5 January
Jn 1:43-51

Jesus found Philip and said to him, "Follow me."  Now Philip was from Bethsaida, the city of Andrew and Peter. Philip found Nathanael and said to him, "We have found him about whom Moses in the law and also the prophets wrote, Jesus son of Joseph from Nazareth." Nathanael said to him, "Can anything good come out of Nazareth?" Philip said to him, "Come and see." When Jesus saw Nathanael coming toward him, he said of him, "Here is truly an Israelite in whom there is no deceit!" Nathanael asked him, "Where did you get to know me?" Jesus answered, "I saw you under the fig tree before Philip called you."

Bethsaida, Cana, Nazareth: all were small country towns, little more than villages, and no doubt they had all the petty rivalries experienced in such places.  “Nazareth?” said Nathanael (himself a Cana man), “can anything good come from Nazareth?”  Nazareth was never mentioned in the Old Testament; how could the Messiah come from such a place?  Still, he let himself be persuaded to go and meet this stranger. 

The moment Nathanael met Jesus his prejudice vanished.  This is normal.  Prejudice thrives on ignorance and anonymity.  In ‘A Prayer for my Daughter’ W.B. Yeats imagined the future years and what they might bring to his new-born child  -  and, more ominously, what they might take from her.  He wrote of his fear that she might “lose natural kindness and maybe / The heart-revealing intimacy….”  The mechanism of such loss is hatred and prejudice.  “An intellectual hatred is the worst, / So let her think opinions are accursed….”

__Problem to solve__. From the reflection on Nathanael, translate this sentence into Spanish: "Prejudice thrives on ignorance and anonymity."

__Dataset content__.
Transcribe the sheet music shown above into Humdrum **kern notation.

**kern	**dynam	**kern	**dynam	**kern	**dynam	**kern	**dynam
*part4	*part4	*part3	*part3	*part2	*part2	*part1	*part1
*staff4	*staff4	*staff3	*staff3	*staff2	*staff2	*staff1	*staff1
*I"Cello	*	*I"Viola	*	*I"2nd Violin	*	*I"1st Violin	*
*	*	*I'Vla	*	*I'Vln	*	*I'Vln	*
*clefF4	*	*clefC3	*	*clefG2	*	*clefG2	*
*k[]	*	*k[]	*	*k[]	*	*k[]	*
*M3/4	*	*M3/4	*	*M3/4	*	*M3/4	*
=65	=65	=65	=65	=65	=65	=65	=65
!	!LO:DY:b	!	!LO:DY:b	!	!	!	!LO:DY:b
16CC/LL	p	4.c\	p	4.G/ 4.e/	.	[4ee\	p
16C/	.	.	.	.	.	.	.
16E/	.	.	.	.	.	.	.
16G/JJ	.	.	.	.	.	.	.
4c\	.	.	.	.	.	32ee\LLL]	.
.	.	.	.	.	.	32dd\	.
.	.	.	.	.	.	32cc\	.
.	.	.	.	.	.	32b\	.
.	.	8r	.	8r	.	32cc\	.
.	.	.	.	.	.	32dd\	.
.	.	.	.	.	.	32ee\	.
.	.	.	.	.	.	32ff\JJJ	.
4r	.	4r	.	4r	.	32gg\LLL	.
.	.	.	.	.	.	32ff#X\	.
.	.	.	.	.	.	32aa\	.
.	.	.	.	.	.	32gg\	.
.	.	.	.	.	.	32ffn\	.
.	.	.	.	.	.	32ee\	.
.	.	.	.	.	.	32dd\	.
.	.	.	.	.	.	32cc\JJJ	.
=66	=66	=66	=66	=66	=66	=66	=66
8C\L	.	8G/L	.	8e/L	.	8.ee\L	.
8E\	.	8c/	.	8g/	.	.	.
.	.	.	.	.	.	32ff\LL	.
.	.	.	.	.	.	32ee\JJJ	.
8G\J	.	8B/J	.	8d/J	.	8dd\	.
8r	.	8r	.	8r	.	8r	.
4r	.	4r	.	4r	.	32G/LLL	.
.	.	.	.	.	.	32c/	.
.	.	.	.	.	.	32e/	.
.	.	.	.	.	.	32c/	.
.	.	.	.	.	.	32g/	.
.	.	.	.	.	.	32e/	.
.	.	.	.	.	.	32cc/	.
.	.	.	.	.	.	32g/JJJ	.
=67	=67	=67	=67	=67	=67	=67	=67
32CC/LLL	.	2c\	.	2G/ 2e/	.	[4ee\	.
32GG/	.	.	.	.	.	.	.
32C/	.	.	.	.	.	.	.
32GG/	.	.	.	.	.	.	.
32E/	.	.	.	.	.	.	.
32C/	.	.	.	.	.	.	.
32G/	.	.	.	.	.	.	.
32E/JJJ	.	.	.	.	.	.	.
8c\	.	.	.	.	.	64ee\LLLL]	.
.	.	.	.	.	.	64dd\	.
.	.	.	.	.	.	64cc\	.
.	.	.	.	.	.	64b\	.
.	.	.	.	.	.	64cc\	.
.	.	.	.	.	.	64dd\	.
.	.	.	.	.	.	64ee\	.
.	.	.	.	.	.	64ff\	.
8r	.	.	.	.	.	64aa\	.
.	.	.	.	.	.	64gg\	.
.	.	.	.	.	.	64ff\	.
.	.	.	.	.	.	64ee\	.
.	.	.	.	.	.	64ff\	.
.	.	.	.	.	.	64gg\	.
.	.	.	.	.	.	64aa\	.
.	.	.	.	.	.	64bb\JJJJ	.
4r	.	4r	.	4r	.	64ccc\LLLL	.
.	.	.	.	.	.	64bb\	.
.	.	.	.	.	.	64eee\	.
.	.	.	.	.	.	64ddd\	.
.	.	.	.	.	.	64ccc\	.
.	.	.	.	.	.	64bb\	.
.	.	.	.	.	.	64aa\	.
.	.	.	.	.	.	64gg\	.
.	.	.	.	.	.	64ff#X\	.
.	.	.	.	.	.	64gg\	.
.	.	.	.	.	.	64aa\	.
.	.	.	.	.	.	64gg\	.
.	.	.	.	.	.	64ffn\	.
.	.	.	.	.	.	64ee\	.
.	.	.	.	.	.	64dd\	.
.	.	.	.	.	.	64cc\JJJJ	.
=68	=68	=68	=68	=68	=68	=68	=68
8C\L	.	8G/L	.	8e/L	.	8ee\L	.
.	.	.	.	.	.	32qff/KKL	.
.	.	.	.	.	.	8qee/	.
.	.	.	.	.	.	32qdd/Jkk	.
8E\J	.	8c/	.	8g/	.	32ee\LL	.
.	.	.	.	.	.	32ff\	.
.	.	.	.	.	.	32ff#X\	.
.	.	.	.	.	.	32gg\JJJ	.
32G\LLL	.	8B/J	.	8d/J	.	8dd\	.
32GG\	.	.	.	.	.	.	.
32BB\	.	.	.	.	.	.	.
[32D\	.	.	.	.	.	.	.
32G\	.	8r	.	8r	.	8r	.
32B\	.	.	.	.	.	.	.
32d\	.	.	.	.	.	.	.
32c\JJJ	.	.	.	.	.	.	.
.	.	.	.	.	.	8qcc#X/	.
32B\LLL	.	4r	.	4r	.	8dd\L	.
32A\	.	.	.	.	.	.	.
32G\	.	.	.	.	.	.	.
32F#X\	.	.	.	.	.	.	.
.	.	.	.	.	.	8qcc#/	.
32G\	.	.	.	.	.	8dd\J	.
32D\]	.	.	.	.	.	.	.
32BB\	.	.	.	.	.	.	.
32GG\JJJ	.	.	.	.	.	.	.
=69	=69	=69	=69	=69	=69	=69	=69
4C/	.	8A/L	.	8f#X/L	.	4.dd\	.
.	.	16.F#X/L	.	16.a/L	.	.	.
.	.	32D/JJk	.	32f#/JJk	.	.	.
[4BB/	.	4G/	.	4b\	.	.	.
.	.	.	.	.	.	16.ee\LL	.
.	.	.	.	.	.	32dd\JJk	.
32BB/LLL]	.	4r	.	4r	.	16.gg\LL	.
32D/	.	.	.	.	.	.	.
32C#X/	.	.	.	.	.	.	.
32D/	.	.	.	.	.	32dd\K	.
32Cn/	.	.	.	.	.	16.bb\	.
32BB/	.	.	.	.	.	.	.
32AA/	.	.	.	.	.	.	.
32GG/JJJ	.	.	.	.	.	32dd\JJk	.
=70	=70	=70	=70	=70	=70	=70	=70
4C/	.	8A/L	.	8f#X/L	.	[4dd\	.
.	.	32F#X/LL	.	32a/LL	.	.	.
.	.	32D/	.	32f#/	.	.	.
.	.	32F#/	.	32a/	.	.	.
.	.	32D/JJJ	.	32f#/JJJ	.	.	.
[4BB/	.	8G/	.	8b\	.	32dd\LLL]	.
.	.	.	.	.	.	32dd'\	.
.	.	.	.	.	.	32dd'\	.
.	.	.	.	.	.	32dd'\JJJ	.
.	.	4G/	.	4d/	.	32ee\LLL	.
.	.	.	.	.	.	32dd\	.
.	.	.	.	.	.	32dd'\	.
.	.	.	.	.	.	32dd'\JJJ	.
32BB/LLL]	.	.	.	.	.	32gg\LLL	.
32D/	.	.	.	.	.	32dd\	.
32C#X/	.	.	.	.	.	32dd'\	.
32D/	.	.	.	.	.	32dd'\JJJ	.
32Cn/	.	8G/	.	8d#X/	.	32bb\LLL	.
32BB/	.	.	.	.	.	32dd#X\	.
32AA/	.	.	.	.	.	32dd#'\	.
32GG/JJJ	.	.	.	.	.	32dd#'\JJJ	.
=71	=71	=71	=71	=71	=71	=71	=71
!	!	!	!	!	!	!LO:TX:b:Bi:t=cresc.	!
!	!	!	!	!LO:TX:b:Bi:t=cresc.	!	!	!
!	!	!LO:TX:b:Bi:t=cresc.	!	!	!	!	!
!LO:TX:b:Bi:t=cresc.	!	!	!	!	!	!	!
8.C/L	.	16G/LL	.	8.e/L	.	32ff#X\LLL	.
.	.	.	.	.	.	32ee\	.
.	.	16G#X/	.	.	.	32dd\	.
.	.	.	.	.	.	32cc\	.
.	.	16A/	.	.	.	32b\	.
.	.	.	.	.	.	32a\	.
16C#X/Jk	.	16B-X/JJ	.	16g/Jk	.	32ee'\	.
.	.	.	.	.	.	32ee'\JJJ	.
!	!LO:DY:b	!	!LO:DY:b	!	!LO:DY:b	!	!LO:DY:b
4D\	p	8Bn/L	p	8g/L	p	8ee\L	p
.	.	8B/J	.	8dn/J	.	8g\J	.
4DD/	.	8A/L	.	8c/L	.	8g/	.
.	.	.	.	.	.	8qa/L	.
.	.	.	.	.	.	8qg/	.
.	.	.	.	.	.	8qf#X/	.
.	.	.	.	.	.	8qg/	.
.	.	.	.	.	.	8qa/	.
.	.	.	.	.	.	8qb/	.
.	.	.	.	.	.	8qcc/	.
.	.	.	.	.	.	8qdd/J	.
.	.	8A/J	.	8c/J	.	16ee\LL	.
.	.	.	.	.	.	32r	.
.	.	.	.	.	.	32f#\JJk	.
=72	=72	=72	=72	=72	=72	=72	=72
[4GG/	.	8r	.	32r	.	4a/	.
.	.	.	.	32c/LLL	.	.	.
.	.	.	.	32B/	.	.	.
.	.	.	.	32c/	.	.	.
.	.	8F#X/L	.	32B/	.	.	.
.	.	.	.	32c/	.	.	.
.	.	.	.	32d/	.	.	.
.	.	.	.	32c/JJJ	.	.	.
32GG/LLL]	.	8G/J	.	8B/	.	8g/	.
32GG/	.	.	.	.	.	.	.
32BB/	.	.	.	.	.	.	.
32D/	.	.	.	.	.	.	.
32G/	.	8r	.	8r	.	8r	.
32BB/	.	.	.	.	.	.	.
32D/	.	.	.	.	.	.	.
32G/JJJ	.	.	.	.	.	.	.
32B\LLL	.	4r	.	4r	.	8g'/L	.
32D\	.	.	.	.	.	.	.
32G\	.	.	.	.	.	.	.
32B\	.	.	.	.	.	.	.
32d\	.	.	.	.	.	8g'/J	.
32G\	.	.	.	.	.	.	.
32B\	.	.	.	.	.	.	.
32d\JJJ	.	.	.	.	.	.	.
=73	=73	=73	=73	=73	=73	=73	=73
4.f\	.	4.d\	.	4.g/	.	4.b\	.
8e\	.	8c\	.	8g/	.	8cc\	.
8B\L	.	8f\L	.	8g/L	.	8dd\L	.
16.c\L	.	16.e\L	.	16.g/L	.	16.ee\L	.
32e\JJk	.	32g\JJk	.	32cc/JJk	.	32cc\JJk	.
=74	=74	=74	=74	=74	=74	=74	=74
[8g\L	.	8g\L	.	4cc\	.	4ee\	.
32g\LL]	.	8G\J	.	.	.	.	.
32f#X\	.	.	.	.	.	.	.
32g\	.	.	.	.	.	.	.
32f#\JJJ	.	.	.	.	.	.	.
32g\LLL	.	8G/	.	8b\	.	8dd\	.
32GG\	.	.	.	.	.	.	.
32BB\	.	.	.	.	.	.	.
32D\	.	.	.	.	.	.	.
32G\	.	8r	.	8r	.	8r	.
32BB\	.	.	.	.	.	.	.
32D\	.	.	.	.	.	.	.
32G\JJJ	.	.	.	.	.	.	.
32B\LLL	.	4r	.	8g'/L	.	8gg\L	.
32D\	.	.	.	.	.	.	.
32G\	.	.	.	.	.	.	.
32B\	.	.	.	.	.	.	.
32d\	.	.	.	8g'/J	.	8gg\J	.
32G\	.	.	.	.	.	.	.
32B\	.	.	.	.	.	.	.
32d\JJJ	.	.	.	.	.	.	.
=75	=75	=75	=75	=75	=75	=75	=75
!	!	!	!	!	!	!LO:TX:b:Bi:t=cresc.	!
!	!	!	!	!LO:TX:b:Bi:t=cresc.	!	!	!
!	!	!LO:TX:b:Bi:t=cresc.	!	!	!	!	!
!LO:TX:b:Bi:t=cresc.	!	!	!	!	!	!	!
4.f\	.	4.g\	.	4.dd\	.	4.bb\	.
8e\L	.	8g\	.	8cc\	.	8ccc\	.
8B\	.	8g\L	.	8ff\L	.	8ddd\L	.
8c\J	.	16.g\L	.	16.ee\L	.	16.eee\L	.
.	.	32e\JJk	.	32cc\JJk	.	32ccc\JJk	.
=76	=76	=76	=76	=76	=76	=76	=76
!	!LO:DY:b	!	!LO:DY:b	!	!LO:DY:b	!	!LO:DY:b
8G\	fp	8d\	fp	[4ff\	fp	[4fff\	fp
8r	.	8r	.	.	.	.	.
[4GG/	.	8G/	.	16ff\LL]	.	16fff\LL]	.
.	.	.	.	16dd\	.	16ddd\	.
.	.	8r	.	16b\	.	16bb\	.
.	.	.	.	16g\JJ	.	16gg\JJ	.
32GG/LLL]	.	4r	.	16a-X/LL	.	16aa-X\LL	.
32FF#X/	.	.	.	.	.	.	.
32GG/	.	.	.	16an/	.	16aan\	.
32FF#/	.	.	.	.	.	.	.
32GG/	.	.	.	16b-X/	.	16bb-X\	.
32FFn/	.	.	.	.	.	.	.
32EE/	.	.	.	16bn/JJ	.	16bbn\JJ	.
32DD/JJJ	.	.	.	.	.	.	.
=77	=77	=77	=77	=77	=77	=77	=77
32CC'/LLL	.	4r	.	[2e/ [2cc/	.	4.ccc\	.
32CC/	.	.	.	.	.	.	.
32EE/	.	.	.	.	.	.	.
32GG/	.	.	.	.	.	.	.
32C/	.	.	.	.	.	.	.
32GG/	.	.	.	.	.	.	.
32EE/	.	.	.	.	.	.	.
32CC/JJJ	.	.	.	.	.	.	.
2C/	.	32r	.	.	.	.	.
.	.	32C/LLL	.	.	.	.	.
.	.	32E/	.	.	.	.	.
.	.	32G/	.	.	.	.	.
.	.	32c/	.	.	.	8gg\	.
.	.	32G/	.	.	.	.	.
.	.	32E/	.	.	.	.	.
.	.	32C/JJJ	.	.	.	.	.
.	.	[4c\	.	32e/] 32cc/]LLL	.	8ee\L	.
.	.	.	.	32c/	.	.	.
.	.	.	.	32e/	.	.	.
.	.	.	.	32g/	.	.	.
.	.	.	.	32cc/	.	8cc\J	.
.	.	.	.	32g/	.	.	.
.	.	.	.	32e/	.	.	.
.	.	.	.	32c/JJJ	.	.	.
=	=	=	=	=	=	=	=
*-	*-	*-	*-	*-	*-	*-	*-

__Problem solution__. El prejuicio prospera con la ignorancia y el anonimato.